How to complete a git clone for a big project on an unstable connection?
Asked Answered
K

18

261

I am trying to git clone the LibreOffice codebase, but at the moment I have an internet connection of about 300kbps and it's just anything but stable. I can get the connection back any moment, but then the git clone process already stopped working, and no way to get it running again. Is there some way to have a more failure-resistant git clone download?

One option I considered myself is to download someone else's .git directory, but that is overly dependent of others and doesn't seem like the best possible solution to me.

Kauppi answered 17/10, 2010 at 19:22 Comment(6)
Do you need to clone all revisions, or just latest?
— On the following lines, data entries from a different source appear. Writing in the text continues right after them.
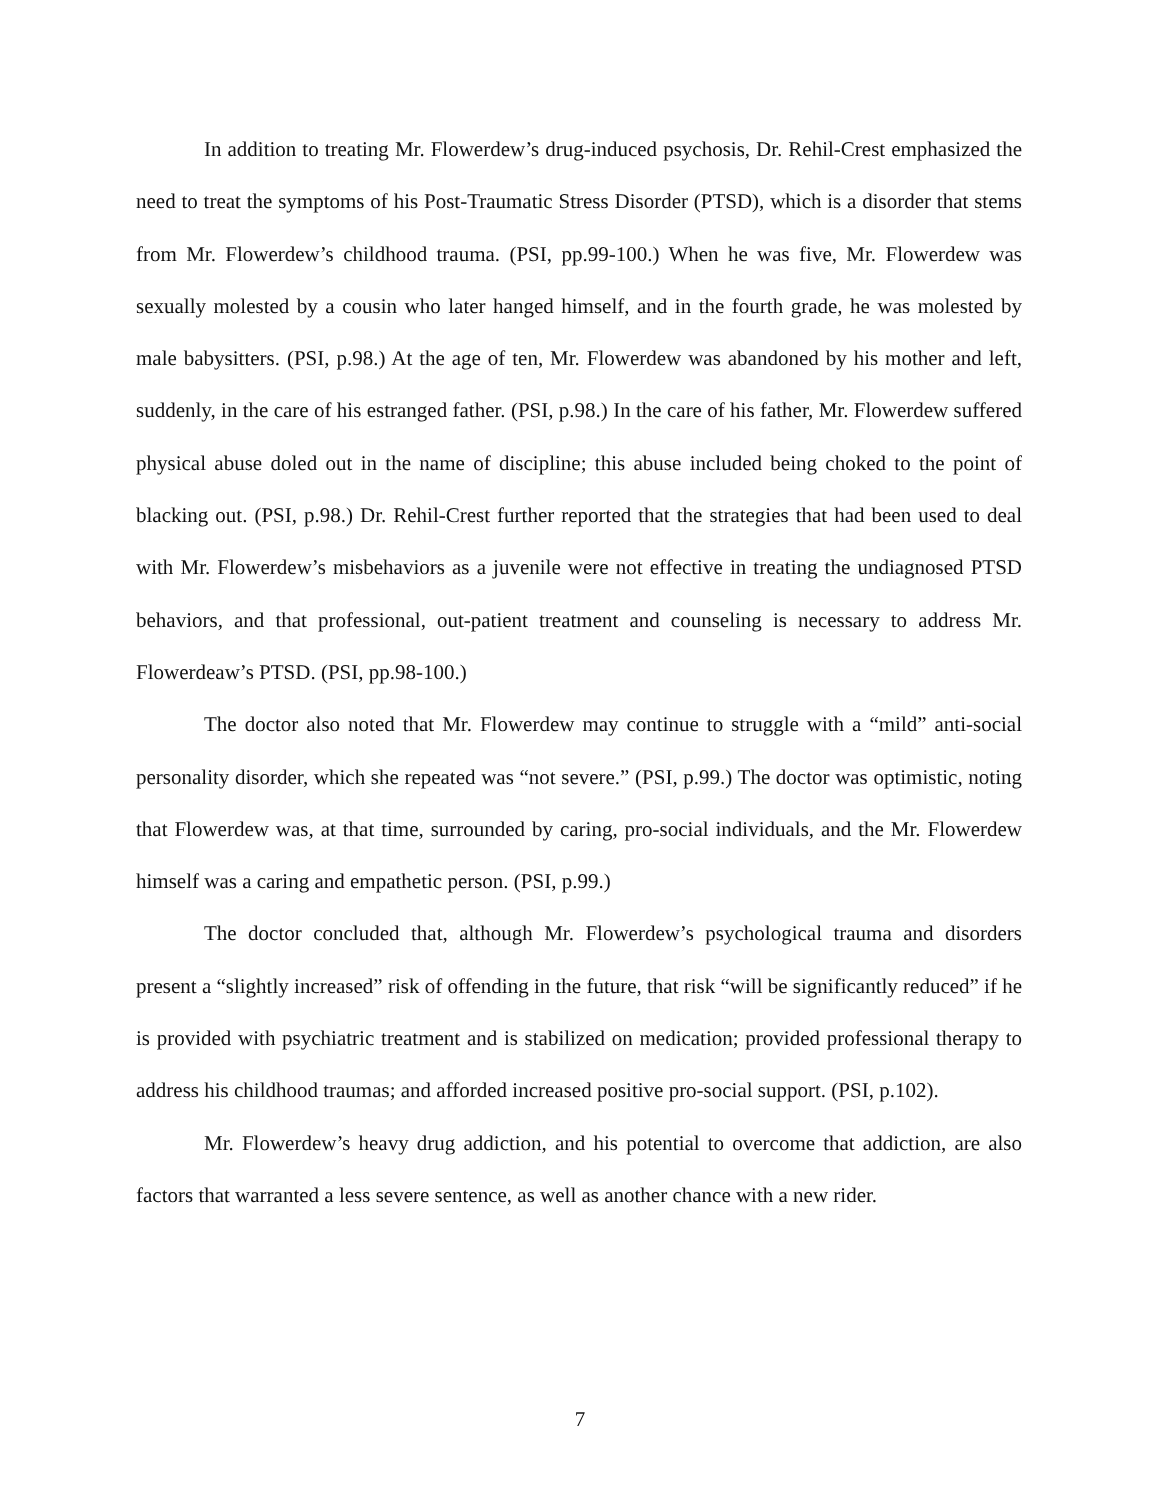In addition to treating Mr. Flowerdew’s drug-induced psychosis, Dr. Rehil-Crest emphasized the need to treat the symptoms of his Post-Traumatic Stress Disorder (PTSD), which is a disorder that stems from Mr. Flowerdew’s childhood trauma. (PSI, pp.99-100.) When he was five, Mr. Flowerdew was sexually molested by a cousin who later hanged himself, and in the fourth grade, he was molested by male babysitters. (PSI, p.98.) At the age of ten, Mr. Flowerdew was abandoned by his mother and left, suddenly, in the care of his estranged father. (PSI, p.98.) In the care of his father, Mr. Flowerdew suffered physical abuse doled out in the name of discipline; this abuse included being choked to the point of blacking out. (PSI, p.98.) Dr. Rehil-Crest further reported that the strategies that had been used to deal with Mr. Flowerdew’s misbehaviors as a juvenile were not effective in treating the undiagnosed PTSD behaviors, and that professional, out-patient treatment and counseling is necessary to address Mr. Flowerdeaw’s PTSD. (PSI, pp.98-100.)
The doctor also noted that Mr. Flowerdew may continue to struggle with a “mild” anti-social personality disorder, which she repeated was “not severe.” (PSI, p.99.) The doctor was optimistic, noting that Flowerdew was, at that time, surrounded by caring, pro-social individuals, and the Mr. Flowerdew himself was a caring and empathetic person. (PSI, p.99.)
The doctor concluded that, although Mr. Flowerdew’s psychological trauma and disorders present a “slightly increased” risk of offending in the future, that risk “will be significantly reduced” if he is provided with psychiatric treatment and is stabilized on medication; provided professional therapy to address his childhood traumas; and afforded increased positive pro-social support. (PSI, p.102).
Mr. Flowerdew’s heavy drug addiction, and his potential to overcome that addiction, are also factors that warranted a less severe sentence, as well as another chance with a new rider.
7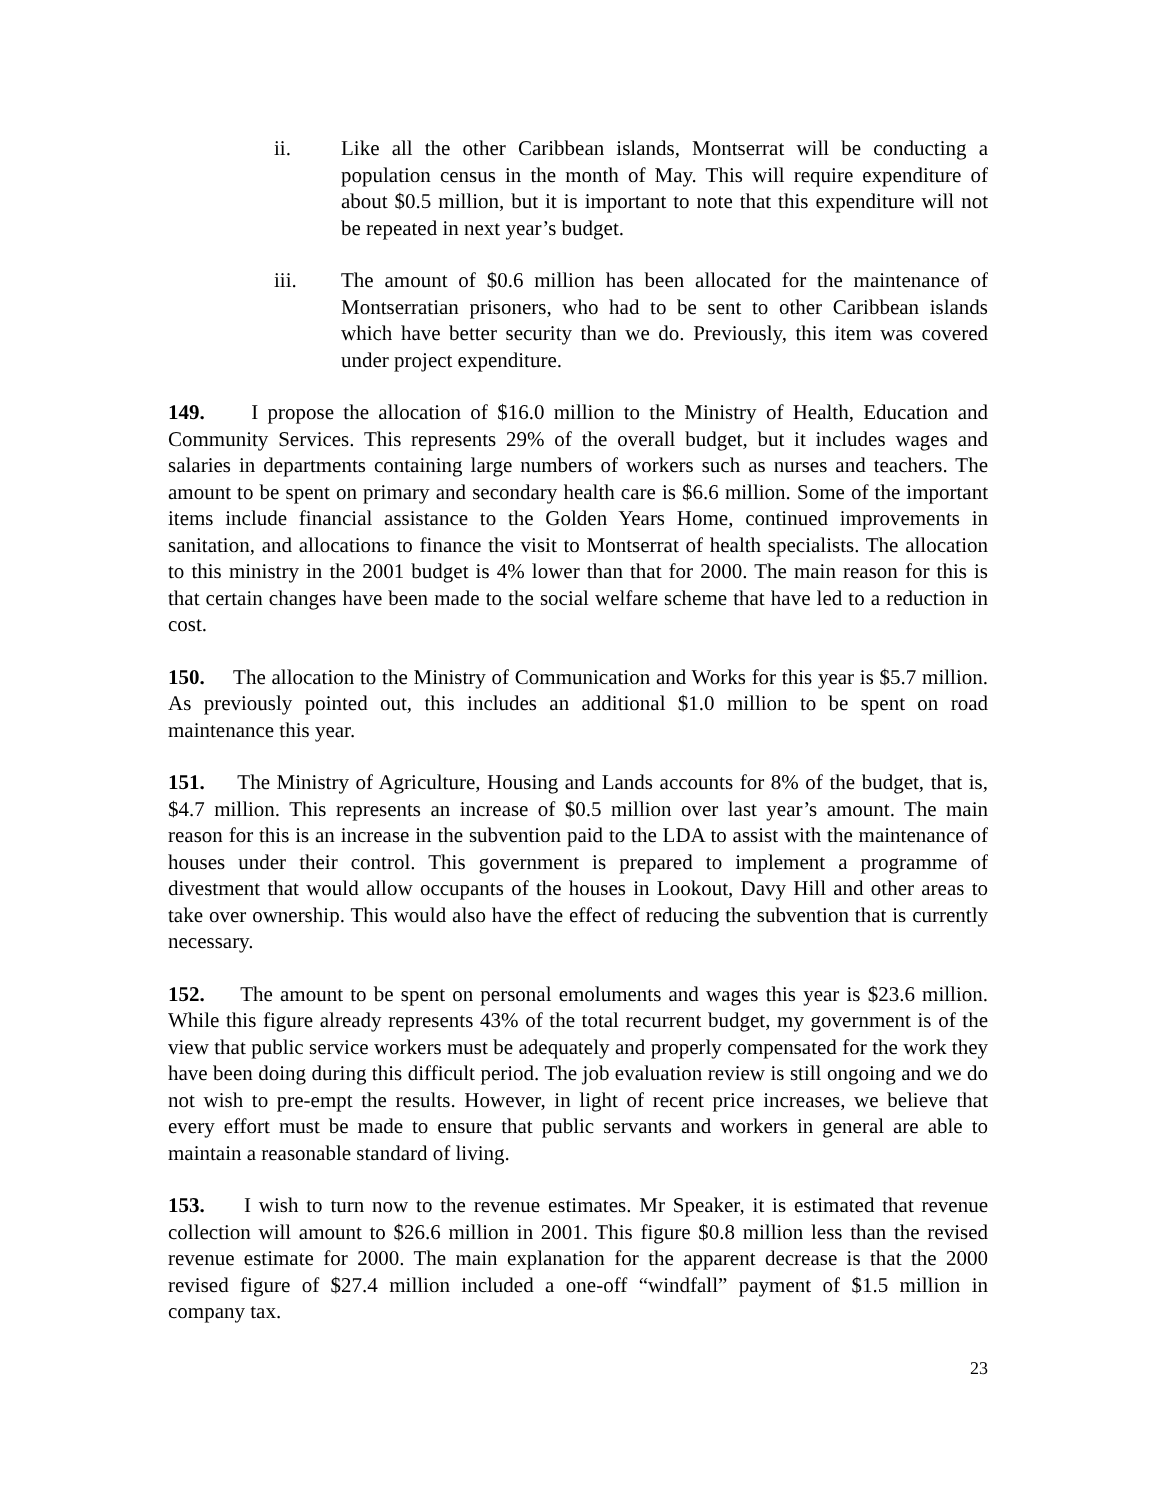ii. Like all the other Caribbean islands, Montserrat will be conducting a population census in the month of May. This will require expenditure of about $0.5 million, but it is important to note that this expenditure will not be repeated in next year’s budget.
iii. The amount of $0.6 million has been allocated for the maintenance of Montserratian prisoners, who had to be sent to other Caribbean islands which have better security than we do. Previously, this item was covered under project expenditure.
149. I propose the allocation of $16.0 million to the Ministry of Health, Education and Community Services. This represents 29% of the overall budget, but it includes wages and salaries in departments containing large numbers of workers such as nurses and teachers. The amount to be spent on primary and secondary health care is $6.6 million. Some of the important items include financial assistance to the Golden Years Home, continued improvements in sanitation, and allocations to finance the visit to Montserrat of health specialists. The allocation to this ministry in the 2001 budget is 4% lower than that for 2000. The main reason for this is that certain changes have been made to the social welfare scheme that have led to a reduction in cost.
150. The allocation to the Ministry of Communication and Works for this year is $5.7 million. As previously pointed out, this includes an additional $1.0 million to be spent on road maintenance this year.
151. The Ministry of Agriculture, Housing and Lands accounts for 8% of the budget, that is, $4.7 million. This represents an increase of $0.5 million over last year’s amount. The main reason for this is an increase in the subvention paid to the LDA to assist with the maintenance of houses under their control. This government is prepared to implement a programme of divestment that would allow occupants of the houses in Lookout, Davy Hill and other areas to take over ownership. This would also have the effect of reducing the subvention that is currently necessary.
152. The amount to be spent on personal emoluments and wages this year is $23.6 million. While this figure already represents 43% of the total recurrent budget, my government is of the view that public service workers must be adequately and properly compensated for the work they have been doing during this difficult period. The job evaluation review is still ongoing and we do not wish to pre-empt the results. However, in light of recent price increases, we believe that every effort must be made to ensure that public servants and workers in general are able to maintain a reasonable standard of living.
153. I wish to turn now to the revenue estimates. Mr Speaker, it is estimated that revenue collection will amount to $26.6 million in 2001. This figure $0.8 million less than the revised revenue estimate for 2000. The main explanation for the apparent decrease is that the 2000 revised figure of $27.4 million included a one-off “windfall” payment of $1.5 million in company tax.
23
Maybe depth -1 is a solution?Cleotildeclepe
The bundle approach is already in place for repos like kernel/git/torvalds/linux.git. And a resumable git clone is being discussed (March 2016). See https://mcmap.net/q/111139/-if-a-git-fetch-is-cancelled-half-way-will-it-resume.Bump
I wonder. Won't doing git init, setting a remote and then doing fetch until it succeeds do the trick? I don't think fetch discards successfully downloaded objects if the connection fails.Flippant
@АндрейБеньковский has anyone tried this?Thibaud
Also see Does git-clone have resume capability? over on Super User and Is there any way to continue Git clone from the point where it failed? here.Lammond
Microsoft contributes GVFS now, so that and maybe the buffer size option just added might be helping to actually solve this issue over time.Kauppi
D
80

I don't think this is ready yet. There's an old GSoC page that which planned to implement your desired feature. My best bet is, like you suggested download it as a directory. I'm assuming you are able to resume downloads over other protocols.

Restartable Clone

When cloning a large repository (such as KDE, Open Office, Linux kernel) there is currently no way to restart an interrupted clone. It may take considerable time for a user on the end of a small pipe to download the data, and if the clone is interrupted in the middle the user currently needs to start over from the beginning and try again. For some users this may make it impossible to clone a large repository.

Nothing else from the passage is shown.